Of particular interest to me personally, had to do with the United States Army's "Monument Men" and film clips and interviews about Deane Keller, who was a professor of art at Yale University. He was assigned to help protect and recover as much art and treasure as he could from Italy and the cities that the allies were forced to bomb. He documented his activities and his writings are in the Yale Library where I found references online. His activities in Italy, and the return of thousands of artworks to cheering crowds in Florence did bring on a few tears.

His son, Deane G. Keller taught me to draw, or rather taught me to love to draw. I took several of his classes at Lyme Academy of Fine Arts and his teaching style was so low-key I barely remember his classes. In a most subtle way Deane Keller's incredible knowledge of anatomy and ability to draw seemed to come to me by osmosis.

This is a drawing I did in Deane Keller's Lyme Academy Class in 1990. I was very sad to learn tonight that he had passed away in 2005.

Saturday, September 27, 2008

Silverpoint

Live Oak Silverpoint Drawing (work in progress)

I just ordered another bag of Silverpoint Ground and a new silverpoint tool. It reminded me of how many people have never heard of silverpoint and seem kind of bemused when I tell them that I make drawings using a real piece of silver. The more cynical of them reply "why not just use a pencil?" When I try to explain the difference between a real piece of silver and some graphite mixed with clay, I see them glaze over and when I say it is the difference between scratchy polyester and silk pajamas I often get the response "I don't like the feel of silk!" I must be getting old...shaking my head and wondering what the world is coming to.

Following this train of thought brought on a musing about when and how I learned about silverpoint in the first place. I seem to remember everything that interests me about art! During my high school years I used to drive to school using my mother's car (whenever I could finagle it from her) and check into first period and after attendance I would sneak out and drive myself to the Philadelphia Art Museum for the day, returning for the last period to drive my friends the few miles to the field hockey practice. I never did get caught!

Those Ingres drawings! I would wander the galleries and hallways of that museum marveling and studying harder than I ever did at school.
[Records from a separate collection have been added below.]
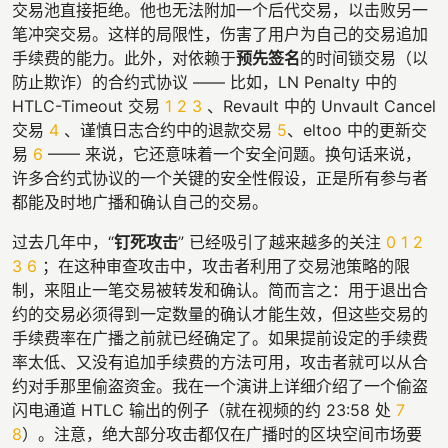
交易池直接拒绝。他也无法附加一个后代交易，以击败另一
笔冲突交易。这样的局限性，伤害了用户为自己的交易追加
手续费的能力。此外，对依赖于
预先签名
的时间锁交易（以
防止欺诈）的合约式协议 —— 比如，LN Penalty 中的
HTLC-Timeout 交易
1
2
3
、Revault 中的 Unvault Cancel
交易
4
、谨慎日志合约中的退款交易
5
、eltoo 中的更新交
易
6
—— 来说，它还意味着一个安全问题。换句话来说，
许多合约式协议的一个关键的安全性假设，正是所有参与者
都能及时地广播和确认自己的交易。
过去几年中，“
钉死攻击
” 已经吸引了越来越多的关注
0
1
2
3
6
；在这种审查攻击中，攻击者利用了交易池策略的限
制，来阻止一笔交易被转发和确认。简而言之：用于退出合
约的交易必须得到一定数量的确认才能生效，但这些交易的
手续费率在广播之前就已经确定了。如果提前设定的手续费
率太低、又没有追加手续费的方法可用，攻击者就可以从合
约对手那里偷盗资金。我在一个演讲上详细介绍了一个偷盗
闪电通道 HTLC 输出的例子（就在视频的约 23:58 处
7
8
）。注意，绝大部分攻击都仅在广播时的区块空间市场要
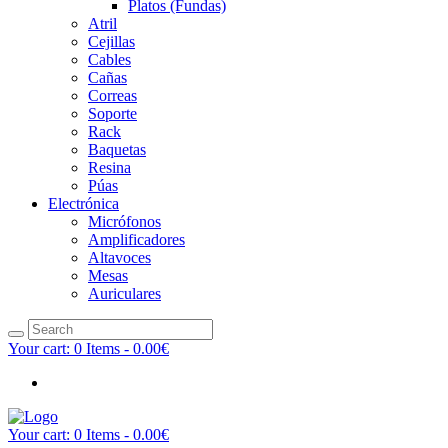
Platos (Fundas)
Atril
Cejillas
Cables
Cañas
Correas
Soporte
Rack
Baquetas
Resina
Púas
Electrónica
Micrófonos
Amplificadores
Altavoces
Mesas
Auriculares
Your cart:
0 Items
-
0.00€
Your cart:
0 Items
-
0.00€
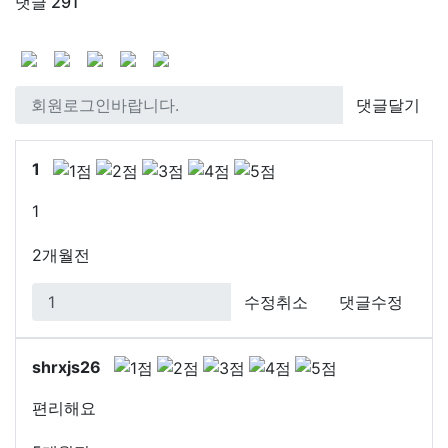
댓글
291
댓글달기
1
1
2개월전
수정취소
댓글수정
shrxjs26
편리해요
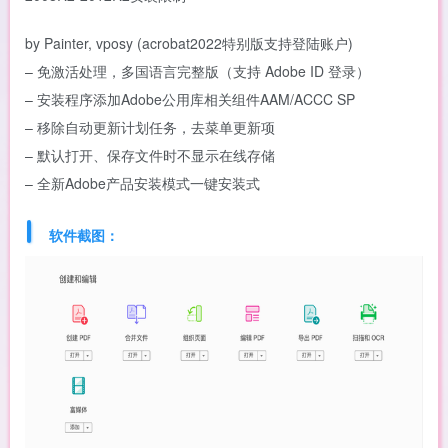
by Painter, vposy (acrobat2022特别版支持登陆账户)
– 免激活处理，多国语言完整版（支持 Adobe ID 登录）
– 安装程序添加Adobe公用库相关组件AAM/ACCC SP
– 移除自动更新计划任务，去菜单更新项
– 默认打开、保存文件时不显示在线存储
– 全新Adobe产品安装模式一键安装式
软件截图：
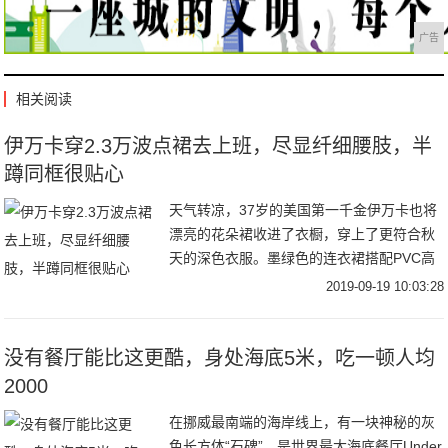
广告
相关阅读
伊万卡穿2.3万波点裙去上班，尽显纤细腰肢，半
蹲同框很贴心
天气转凉，37岁的美国第一千金伊万卡也将
漂亮的花朵裙收进了衣橱，穿上了更符合秋
天的深色衣服。墨绿色的连衣裙搭配PVC高
跟鞋，受到了时尚评论的交口称赞，而裙摆
2019-09-19 10:03:28
上的开衩，更是让很多男粉丝沸腾，若隐若
现才更
没有餐厅能比这更酷，身处海底5米，吃一顿人均
2000
在挪威最南端的海岸线上，有一块神秘的灰
色长方体“石碑”，是世界最大海底餐厅Under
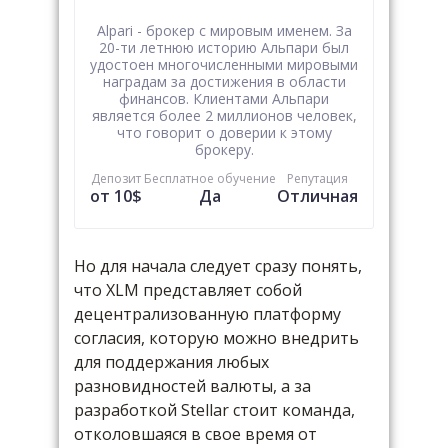
Alpari - брокер с мировым именем. За
20-ти летнюю историю Альпари был
удостоен многочисленными мировыми
наградам за достижения в области
финансов. Клиентами Альпари
является более 2 миллионов человек,
что говорит о доверии к этому
брокеру.
Депозит
Бесплатное обучение
Репутация
от 10$
Да
Отличная
Но для начала следует сразу понять,
что XLM представляет собой
децентрализованную платформу
согласия, которую можно внедрить
для поддержания любых
разновидностей валюты, а за
разработкой Stellar стоит команда,
отколовшаяся в свое время от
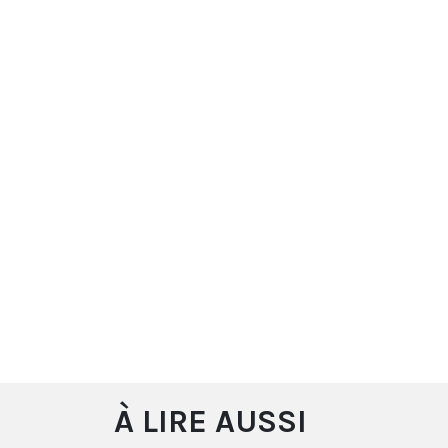
À LIRE AUSSI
I loved the idea of making drawings with a piece of silver and later it was Ralph Mayer in the "Artists' Handbook" that the directions for making silverpoint papers and tools inspired me to try it. I learned that the silver would not make a mark on many papers, and on some the marks would be very faint. Mayer's directions for making silverpoint papers used Chinese White Watercolor (Zinc White) mixed into a slurry and painted onto hot press watercolor paper. I have since learned that this method makes a very unsatisfactory paper, and it is much better to use a traditional gesso ground which I buy in powder form from http://www.silverpointweb.com/. This is not hard to do, but when I tell my friends that gesso has to be cooked, but must not get too hot, I get that glazed over look again.

This particular drawing is one of my "Red Light Drawings" which I keep in my car and work on it when stuck at red lights, highway construction and horrific accidents. I have worked on this one at other times, but it lives in the car, along with a silverpoint tool (a rod of silver inserted into a mechanical pencil holder), and kneaded eraser. Having a drawing to do, music on the radio, keeps me calm and serene when others are fuming under such circumstances, and one time after a two hour tie-up for an accident, I was sad to have to go again. I must admit that I have too much time invested in this drawing and I'll never be able to charge enough to cover those hours, but I don't care. I love to tilt the piece toward the light and watch the shiny silver surface reflecting the light.